Independent consultant / First Nation consultant

December 2021

Please tell us a bit about yourself.

I'm Dr. Cathy Martin. I'm from Listuguj Mi’gmaq First Nation and am currently an elected member of Council in my community. I work for the First Nation Education Administrators Association, a national organization in Canada. I am also a mother of five children, and I have five lovely grandchildren.

You have a PhD in Educational Leadership and Curriculum Instruction. What was the topic of your dissertation?

At the time I was a speech language pathologist, and I did a lot of work with psychologists and children with dyslexia. I was fortunate enough that the Eastern Shore School Board adopted a methodology for teaching reading to all students using a kinesthetic approach where you use mouth movements to teach associations with letters, as opposed to only sound association with letters. It is a multi-modality approach to reading. What I found in my research was that using that approach increases the reading scores of all children in general. I was able to incorporate that in my work with students who had difficulty learning to read and to educate teacher assistants who facilitate reading remediation.

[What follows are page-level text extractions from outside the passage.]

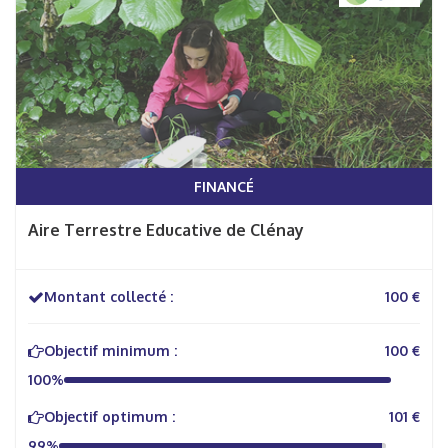
FINANCÉ
Aire Terrestre Educative de Clénay
Montant collecté :
100 €
Objectif minimum :
100 €
100%
Objectif optimum :
101 €
99%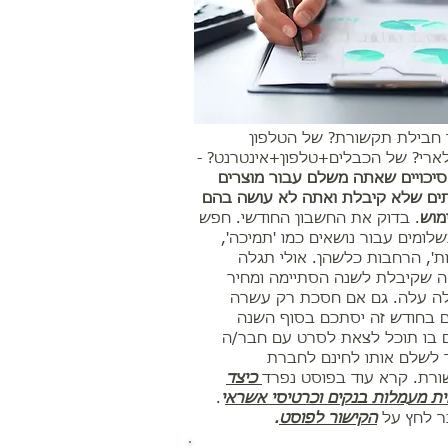
 חבילת תקשורת? של הטלפון
ארי? של הכבלים+טלפון+אינטרנט? -
סיכויים שאתה משלם עבור מוצרים
תים שלא קיבלת ואתה לא עושה בהם
מוש
. בדוק את החשבון החודשי. חפש
לומים עבור נושאים כמו 'תמיכה',
ות', הרחבות כלשהן. אולי תגלה
 שקיבלת לשנה הסתיימה ומחיר
ה עלה. גם אם חסכת רק עשרה
 בחודש זה יסתכם בסוף השנה
 בו תוכל לצאת לסרט עם חבר/ה
לשלם אותו לחינם לחברת
רת. קרא עוד בפוסט נפרד
כיצד
ת מעמלות בנקים וכרטיסי אשרא
י
.
 לחץ על
הקישור לפוסט
.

Can you tell us more about the First Nations’ principle of OCAP, which represents a different way of approaching ideas of knowledge and ethics in research?

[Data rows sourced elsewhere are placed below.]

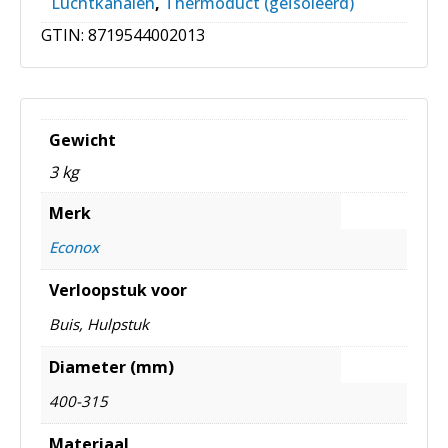
Luchtkanalen
,
Thermoduct (geïsoleerd)
GTIN:
8719544002013
Gewicht
3 kg
Merk
Econox
Verloopstuk voor
Buis, Hulpstuk
Diameter (mm)
400-315
Materiaal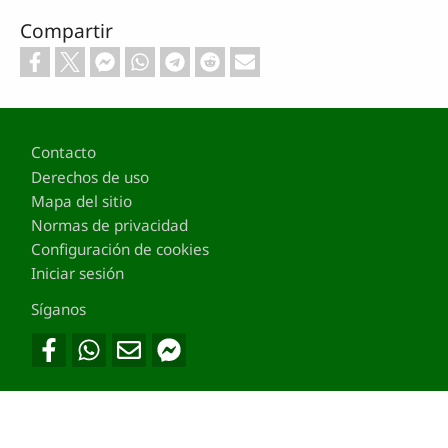
Compartir
Footer
Contacto
Derechos de uso
Mapa del sitio
Normas de privacidad
Configuración de cookies
Iniciar sesión
Síganos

OCAP is Ownership, Control, Access and Possession of knowledge. We use OCAP for anything that involves the collective, because the information obtained through research studies doesn’t necessarily belong to the individual, it belongs to the community; the ownership of the results stays with the people. They may or may not grant access to that knowledge to outside agencies for use for other studies. OCAP is not yet a legal requirement, but I see that educational institutions are leaning towards respecting its principles.

First Nations peoples have had decades and centuries, really, of people coming into their communities, taking knowledge for their own purposes, for financial gain, for whatever it is, and without consent, and Indigenous people sometimes don’t even hear back from the researchers or get a copy of the research, so there's a lot of mistrust. It's about relationships and connecting with community—which is an important value for Indigenous peoples—in order to gain trust to do research in their communities. And you have to respect that if they say “no,” then it’s a “no”—and it's “no” as a collective, as opposed to an individual not consenting.

How, would you say, can the knowledge produced in more institutional academic settings be reconciled with the knowledge that reflects Indigenous worldviews?

In terms of education in an Indigenous community, we have to respect traditional knowledge and knowledge holders. They did not gain their knowledge in academia, from books, research, tests and such. They've gained it from years and centuries of listening to oral stories, going out into the woods. They can tell you about the environmental behaviours of animals and about the plants, and it's all related in time and spirit. Oftentimes academic research leaves out that component. But with Indigenous communities that is very deeply ingrained. So, it's not just the academic knowledge of “OK, this is the life span of a bear and the patterns of sleep and hibernation,” and all these things. It's much more than that. It's the interconnectedness that is felt—and I say “felt” because from young childhood you are taught to make those connections and that there are other living beings, the human being is not superior, you are just part of this natural world, so you give respect, and you build relationships spiritually with your environment. So, it's a very different perspective on knowledge. I think there's place for both and there's value in both.

What projects you are currently working on?

I am involved in many volunteer projects in my community. For example, I am the forerunner of a community-based project to build a homeless shelter based on our Mi’gmaq values of inclusivity and that every human deserves a place to sleep, eat, shower and to be included—the inclusion is key. As we are faced with a housing crisis, we gathered together and addressed it as a community—with zero government funding. We raised enough money in one year to purchase a house for the conversion to a shelter. It was a 100% grassroots initiative by the people for the people, it's being run voluntarily. It speaks to our culture—that we do take care of each other.